This is a timeline of the history of Sky One and its spin-off channels.

1980s
 1980
 Plans for a pan-European satellite television station are put together by Brian Haynes, back by backed by Guinness Mahon and Barclays Merchant Bank and in November Mr Haynes sets up Satellite Television Ltd. (SATV)

1981
 21 October – SATV begins test transmissions on the Orbital Test Satellite after the European Space Agency allowed the company to test the satellite for the use of commercial television, with an hour of light entertainment in English each night. The low-powered satellite forces it to broadcast to cable systems rather than directly to individual satellite dishes.

 1982
 26 April – Satellite Television launches as a pan-European service. The channel is often referred to on-screen as Super Station Europe. However the channel is initially only available in some European countries, with Norway and Finland being the first two countries to permit the new service's transmission via cable, followed by Malta, Switzerland and West Germany.

 1983 
 27 June – News International becomes the majority shareholder of Satellite Television. broadcast hours are extended and the channel starts to be seen in more countries.
 16 October – Satellite Television begins broadcasting in the UK.

 1984
 16 January – Satellite Television is renamed Sky Channel. It also sees the first programmes commissioned for the channel although they mainly consist of children’s and music programming.

 1985
 20 July – Sky Channel launches a weekend morning children’s programming block called Fun Factory.

 1986
 1 September – The DJ Kat Show launches as a weekday children's programming block. It airs at breakfast and in the late afternoons.

 1987
 No events.
+-------+
Reproduce the entire Sky One timeline word for word, without any changes. The records that follow have no connection to the Sky One timeline.
+-------+
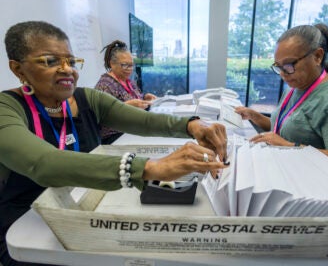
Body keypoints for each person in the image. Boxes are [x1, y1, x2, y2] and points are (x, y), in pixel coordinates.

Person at [0, 21, 228, 266]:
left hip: (82, 212)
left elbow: (145, 121)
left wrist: (191, 126)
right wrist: (148, 168)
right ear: (18, 69)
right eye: (51, 61)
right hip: (27, 231)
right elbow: (43, 164)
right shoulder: (7, 109)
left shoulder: (86, 98)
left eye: (72, 61)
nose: (67, 70)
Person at [235, 23, 328, 177]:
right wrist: (254, 116)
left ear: (317, 56)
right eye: (278, 66)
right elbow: (287, 129)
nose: (283, 73)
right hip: (285, 172)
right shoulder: (294, 88)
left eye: (289, 65)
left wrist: (290, 147)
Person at [95, 40, 157, 144]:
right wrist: (126, 106)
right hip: (115, 137)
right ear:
+-------+
SOLUTION TO THE EXERCISE:
This is a timeline of the history of Sky One and its spin-off channels.

1980s
 1980
 Plans for a pan-European satellite television station are put together by Brian Haynes, back by backed by Guinness Mahon and Barclays Merchant Bank and in November Mr Haynes sets up Satellite Television Ltd. (SATV)

1981
 21 October – SATV begins test transmissions on the Orbital Test Satellite after the European Space Agency allowed the company to test the satellite for the use of commercial television, with an hour of light entertainment in English each night. The low-powered satellite forces it to broadcast to cable systems rather than directly to individual satellite dishes.

 1982
 26 April – Satellite Television launches as a pan-European service. The channel is often referred to on-screen as Super Station Europe. However the channel is initially only available in some European countries, with Norway and Finland being the first two countries to permit the new service's transmission via cable, followed by Malta, Switzerland and West Germany.

 1983 
 27 June – News International becomes the majority shareholder of Satellite Television. broadcast hours are extended and the channel starts to be seen in more countries.
 16 October – Satellite Television begins broadcasting in the UK.

 1984
 16 January – Satellite Television is renamed Sky Channel. It also sees the first programmes commissioned for the channel although they mainly consist of children’s and music programming.

 1985
 20 July – Sky Channel launches a weekend morning children’s programming block called Fun Factory.

 1986
 1 September – The DJ Kat Show launches as a weekday children's programming block. It airs at breakfast and in the late afternoons.

 1987
 No events.